The second and more serious reason for not accepting the Miami as the original proprietors of Indiana lies in the fact that in 1658 some of this tribe, at least, were reported by Gabriel Druillettes as living at the mouth of Green Bay, Wisconsin. In 1670 Nicolas Perrot, a French explorer, actually visited a Miami village at the headwaters of the Fox River, in Wisconsin. Within a decade, however, these Miami had moved south from Fox River and formed settlements at Chicago and on the St. Joseph River in extreme northern Indiana. It is here, in 1680, that their history as Indiana Indians appears to begin, although it is not impossible that a few of the Miami, representing the southernmost members of the tribe, may have been living in Indiana prior to 1680.
Despite the cloud of uncertainty that shrouds the identity of the early peoples of Indiana, this region was by no means devoid of an Indian population during the early period of white penetration.

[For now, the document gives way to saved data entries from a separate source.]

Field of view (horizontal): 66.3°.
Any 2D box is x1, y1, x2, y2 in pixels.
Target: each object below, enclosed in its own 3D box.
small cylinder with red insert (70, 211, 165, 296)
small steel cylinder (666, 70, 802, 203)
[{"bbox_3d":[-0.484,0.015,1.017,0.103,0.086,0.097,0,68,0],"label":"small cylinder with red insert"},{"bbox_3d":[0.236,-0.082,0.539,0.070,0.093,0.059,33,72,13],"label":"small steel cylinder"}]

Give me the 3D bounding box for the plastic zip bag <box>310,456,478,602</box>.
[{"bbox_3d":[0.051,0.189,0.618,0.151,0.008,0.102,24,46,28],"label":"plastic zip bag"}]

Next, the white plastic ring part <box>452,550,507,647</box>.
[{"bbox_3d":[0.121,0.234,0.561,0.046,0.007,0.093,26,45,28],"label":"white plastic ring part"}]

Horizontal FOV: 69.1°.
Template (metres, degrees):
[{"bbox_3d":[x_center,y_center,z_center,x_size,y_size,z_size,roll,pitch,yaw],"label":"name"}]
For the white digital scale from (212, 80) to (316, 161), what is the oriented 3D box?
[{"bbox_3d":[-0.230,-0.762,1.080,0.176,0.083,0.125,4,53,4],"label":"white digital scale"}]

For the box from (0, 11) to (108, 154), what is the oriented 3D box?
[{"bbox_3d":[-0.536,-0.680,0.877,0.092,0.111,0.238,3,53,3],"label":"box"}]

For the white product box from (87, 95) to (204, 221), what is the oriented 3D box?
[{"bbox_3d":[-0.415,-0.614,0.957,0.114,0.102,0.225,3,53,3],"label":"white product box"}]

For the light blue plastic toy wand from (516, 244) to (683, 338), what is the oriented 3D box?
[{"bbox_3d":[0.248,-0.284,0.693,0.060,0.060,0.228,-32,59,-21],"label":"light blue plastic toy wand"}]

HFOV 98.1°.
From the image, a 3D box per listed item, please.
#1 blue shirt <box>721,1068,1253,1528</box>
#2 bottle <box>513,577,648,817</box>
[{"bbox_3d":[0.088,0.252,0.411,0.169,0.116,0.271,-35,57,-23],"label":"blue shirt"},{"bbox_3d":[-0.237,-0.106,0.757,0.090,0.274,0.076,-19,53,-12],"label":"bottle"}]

In the eighteenth and early nineteenth centuries both Indiana and Ohio were refuge areas for a large number of Indian tribes, and at least a dozen different groups spent some time in Indiana. Some of these, such as the Mahican, Nanticoke, Wappinger, Delaware, Munsee, and Shawnee, were originally from the eastern seaboard region and had been pushed out of their home territories by the press of white settlement. Others, such as the Kickapoo, Potawatomi, Miami, Piankeshaw, Wea, and Huron, were from the Great Lakes area to the north. With one exception all of the groups who migrated to Indiana spoke Algonquian languages; the exception was the Huron, whose speech belonged to the Iroquois family.